At the same time, Chirac said he doubted that a formal veto would be necessary because he didn't think the resolution could muster the nine votes it needs to pass.
Under U.N. procedures, a "no" vote by a permanent member of the 15-nation Security Council isn't considered a veto if it is cast with a majority of negative votes. It's considered a veto if it overrides a positive vote by a majority of council members.
Russia's Ivanov was equally firm Monday.
"In the course of the latest session of the U.N. Security Council, we did not hear serious arguments for the use of force to solve the Iraqi problem," Ivanov said, according to the Interfax news agency. "We will vote against this resolution."
The double-barreled setbacks left Bush with three options: Abandon the resolution that would require Saddam to fully disarm by March 17; accept a new and weaker version of it; or press ahead and hope to attract a majority of the council's votes in an ultimately losing battle.
White House aides said the administration would display some "flexibility" and consider a compromise that would include revisions to the resolution.
"It is too soon to say what the final document that will be voted on will include," said White House spokesman Ari Fleischer.
But he and other aides strongly suggested that Bush was pursuing the third course: to lobby for as many votes as possible and attempt to achieve a symbolic victory.
If they can attract at least nine votes, they can claim a solid majority, even if France and Russia veto the resolution.
In that regard, Bush placed urgent phone calls Monday to world leaders, speaking with leaders of China, Japan, South Africa, Oman and other nations.
Meanwhile, Powell and other administration officials raised the specter of Iraqi drone airplanes filled with chemicals or biological agents.

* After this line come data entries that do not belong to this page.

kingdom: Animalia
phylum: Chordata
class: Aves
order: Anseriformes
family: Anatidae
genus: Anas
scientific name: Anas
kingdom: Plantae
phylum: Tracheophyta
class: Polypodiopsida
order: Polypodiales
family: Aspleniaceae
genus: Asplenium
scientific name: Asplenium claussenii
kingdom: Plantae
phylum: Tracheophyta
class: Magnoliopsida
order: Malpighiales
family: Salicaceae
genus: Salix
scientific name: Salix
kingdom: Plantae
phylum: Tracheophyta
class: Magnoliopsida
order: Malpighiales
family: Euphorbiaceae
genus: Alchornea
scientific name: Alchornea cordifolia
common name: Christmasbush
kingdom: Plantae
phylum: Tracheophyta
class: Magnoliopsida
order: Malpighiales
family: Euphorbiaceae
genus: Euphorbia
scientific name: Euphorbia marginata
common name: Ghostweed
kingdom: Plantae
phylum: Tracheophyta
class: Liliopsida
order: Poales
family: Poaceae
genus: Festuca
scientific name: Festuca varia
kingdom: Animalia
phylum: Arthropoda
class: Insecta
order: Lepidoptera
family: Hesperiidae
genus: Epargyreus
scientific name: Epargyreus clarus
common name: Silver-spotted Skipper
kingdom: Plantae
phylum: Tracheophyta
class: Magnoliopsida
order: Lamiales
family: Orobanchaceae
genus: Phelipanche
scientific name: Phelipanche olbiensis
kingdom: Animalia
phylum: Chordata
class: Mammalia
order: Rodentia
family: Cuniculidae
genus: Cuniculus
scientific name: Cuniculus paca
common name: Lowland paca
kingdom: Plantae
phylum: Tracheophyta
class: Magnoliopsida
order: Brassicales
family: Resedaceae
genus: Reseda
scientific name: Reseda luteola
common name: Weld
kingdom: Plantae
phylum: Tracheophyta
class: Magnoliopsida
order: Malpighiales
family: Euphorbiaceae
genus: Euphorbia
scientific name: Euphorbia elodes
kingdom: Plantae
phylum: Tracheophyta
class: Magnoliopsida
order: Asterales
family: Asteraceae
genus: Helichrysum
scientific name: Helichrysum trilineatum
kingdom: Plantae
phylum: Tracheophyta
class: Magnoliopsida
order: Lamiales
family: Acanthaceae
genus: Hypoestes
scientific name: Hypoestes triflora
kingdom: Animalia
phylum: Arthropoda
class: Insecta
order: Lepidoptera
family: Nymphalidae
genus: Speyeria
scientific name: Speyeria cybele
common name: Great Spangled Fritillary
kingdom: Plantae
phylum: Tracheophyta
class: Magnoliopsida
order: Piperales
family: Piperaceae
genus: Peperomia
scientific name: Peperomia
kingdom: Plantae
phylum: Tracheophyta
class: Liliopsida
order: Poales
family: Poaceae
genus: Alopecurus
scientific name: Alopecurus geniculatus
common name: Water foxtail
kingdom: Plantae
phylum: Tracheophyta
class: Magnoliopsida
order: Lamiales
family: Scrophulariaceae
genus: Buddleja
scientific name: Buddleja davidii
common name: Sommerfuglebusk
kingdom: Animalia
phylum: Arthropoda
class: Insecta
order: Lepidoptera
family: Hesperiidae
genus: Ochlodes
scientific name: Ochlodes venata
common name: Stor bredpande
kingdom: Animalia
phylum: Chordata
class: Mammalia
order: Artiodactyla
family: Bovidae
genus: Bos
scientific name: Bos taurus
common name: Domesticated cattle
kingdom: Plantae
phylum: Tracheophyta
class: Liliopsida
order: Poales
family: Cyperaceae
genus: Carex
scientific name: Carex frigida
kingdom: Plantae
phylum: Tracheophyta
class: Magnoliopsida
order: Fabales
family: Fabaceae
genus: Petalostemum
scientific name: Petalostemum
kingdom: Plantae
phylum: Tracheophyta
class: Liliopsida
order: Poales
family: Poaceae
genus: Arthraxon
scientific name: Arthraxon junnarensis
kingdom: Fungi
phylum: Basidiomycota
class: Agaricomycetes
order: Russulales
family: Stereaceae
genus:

U.N. arms inspectors, in a revised report of unresolved issues, said they discovered an undeclared Iraqi drone able to travel beyond the 93-mile range permitted by U.N. mandates and capable of carrying chemical and biological weapons.
That information "should be of concern to everybody," Powell said after meeting with Foreign Minister Francois Fall of Guinea.
He and other U.S. officials met with representatives of other wavering members of the Security Council and said they hoped the diplomats would take the new information into account.
France also conducted face-to-face diplomacy, with Foreign Minister Dominique de Villepin visiting leaders of Angola, Guinea and Cameroon, all of which hold seats on the Security Council.
Some analysts called the French position futile.
"Do they really think that because of a veto the American president will say, `OK, we stop?' We bring the troops home or we go into indefinite inspections for the next four months?" asked Jeffrey Gedmin, director of the Aspen Institute in Berlin, a research center.
Gedmin said the French overplayed their hand. He called a veto "a great gain for French vanity and big blow for the relevance of the Security Council."
(Knight Ridder Newspapers correspondent Peter Smolowitz contributed to this report.)
(c) 2003, Knight Ridder/Tribune Information Services.